## Data supplied

=== Section Start ===

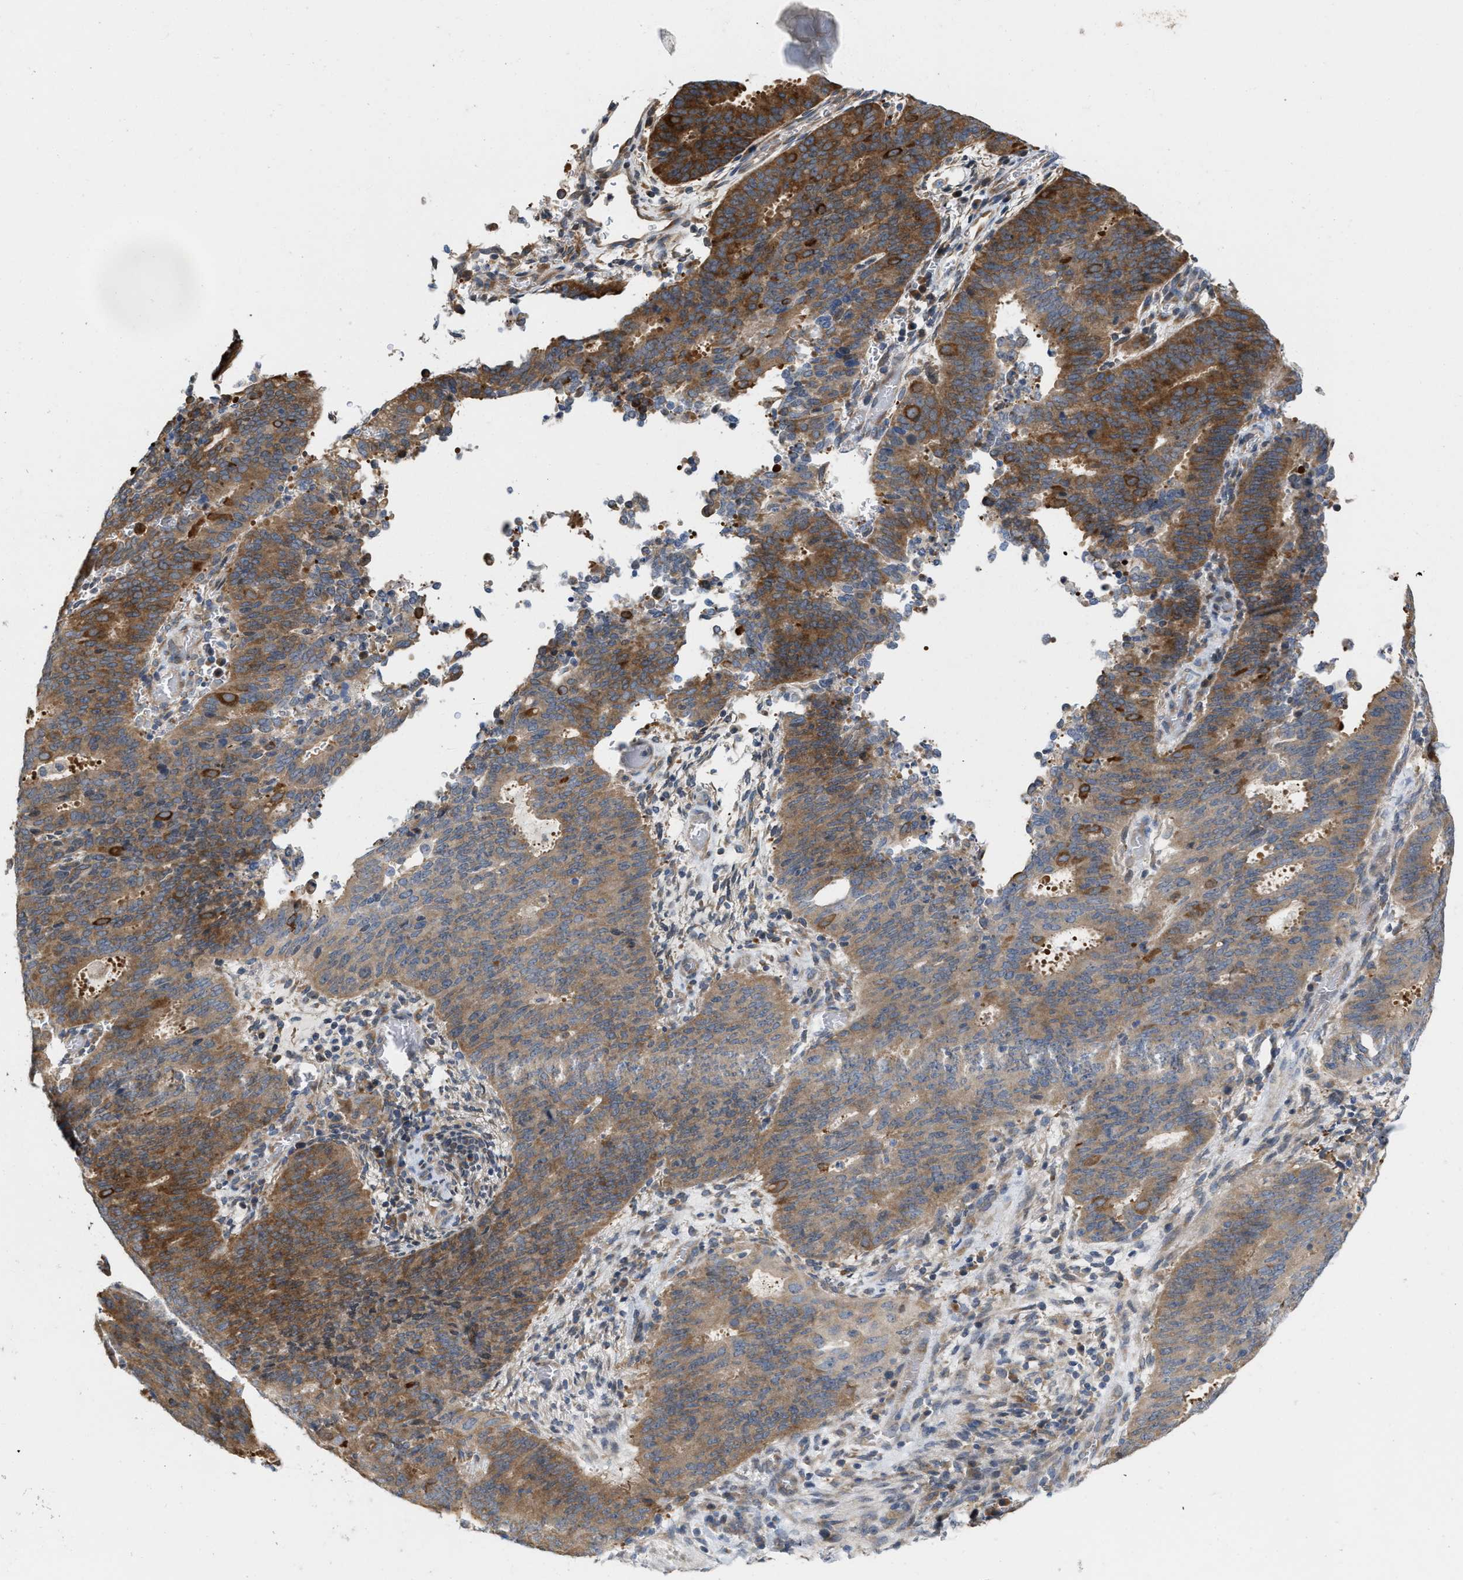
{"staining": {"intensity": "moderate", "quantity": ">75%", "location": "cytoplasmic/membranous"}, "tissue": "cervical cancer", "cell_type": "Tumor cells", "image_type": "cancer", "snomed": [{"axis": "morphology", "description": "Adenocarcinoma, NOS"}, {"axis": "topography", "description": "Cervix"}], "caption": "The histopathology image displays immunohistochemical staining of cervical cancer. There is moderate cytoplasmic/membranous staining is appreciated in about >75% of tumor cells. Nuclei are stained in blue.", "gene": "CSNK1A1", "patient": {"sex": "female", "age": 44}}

=== Section End ===
=== Section Start ===

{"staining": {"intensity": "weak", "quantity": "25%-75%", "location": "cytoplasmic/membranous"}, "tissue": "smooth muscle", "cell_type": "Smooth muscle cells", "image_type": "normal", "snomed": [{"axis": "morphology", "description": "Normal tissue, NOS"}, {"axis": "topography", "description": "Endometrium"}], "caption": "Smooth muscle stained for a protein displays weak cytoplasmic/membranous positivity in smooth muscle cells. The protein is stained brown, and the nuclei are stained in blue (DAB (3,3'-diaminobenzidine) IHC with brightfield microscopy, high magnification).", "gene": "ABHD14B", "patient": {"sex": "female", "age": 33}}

=== Section End ===
=== Section Start ===

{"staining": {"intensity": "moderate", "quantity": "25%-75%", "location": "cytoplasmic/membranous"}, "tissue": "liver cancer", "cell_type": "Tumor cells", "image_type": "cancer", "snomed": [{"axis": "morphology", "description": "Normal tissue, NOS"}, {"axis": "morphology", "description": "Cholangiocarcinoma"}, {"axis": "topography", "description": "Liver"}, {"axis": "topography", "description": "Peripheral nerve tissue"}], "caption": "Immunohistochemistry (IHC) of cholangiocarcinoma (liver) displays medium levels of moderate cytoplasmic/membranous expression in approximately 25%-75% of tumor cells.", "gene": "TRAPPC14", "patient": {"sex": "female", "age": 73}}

=== Section End ===

Select, from the listing, all lines that include the word "blue".

{"staining": {"intensity": "moderate", "quantity": ">75%", "location": "cytoplasmic/membranous"}, "tissue": "cervical cancer", "cell_type": "Tumor cells", "image_type": "cancer", "snomed": [{"axis": "morphology", "description": "Adenocarcinoma, NOS"}, {"axis": "topography", "description": "Cervix"}], "caption": "The histopathology image displays immunohistochemical staining of cervical cancer. There is moderate cytoplasmic/membranous staining is appreciated in about >75% of tumor cells. Nuclei are stained in blue.", "gene": "CSNK1A1", "patient": {"sex": "female", "age": 44}}
{"staining": {"intensity": "weak", "quantity": "25%-75%", "location": "cytoplasmic/membranous"}, "tissue": "smooth muscle", "cell_type": "Smooth muscle cells", "image_type": "normal", "snomed": [{"axis": "morphology", "description": "Normal tissue, NOS"}, {"axis": "topography", "description": "Endometrium"}], "caption": "Smooth muscle stained for a protein displays weak cytoplasmic/membranous positivity in smooth muscle cells. The protein is stained brown, and the nuclei are stained in blue (DAB (3,3'-diaminobenzidine) IHC with brightfield microscopy, high magnification).", "gene": "ABHD14B", "patient": {"sex": "female", "age": 33}}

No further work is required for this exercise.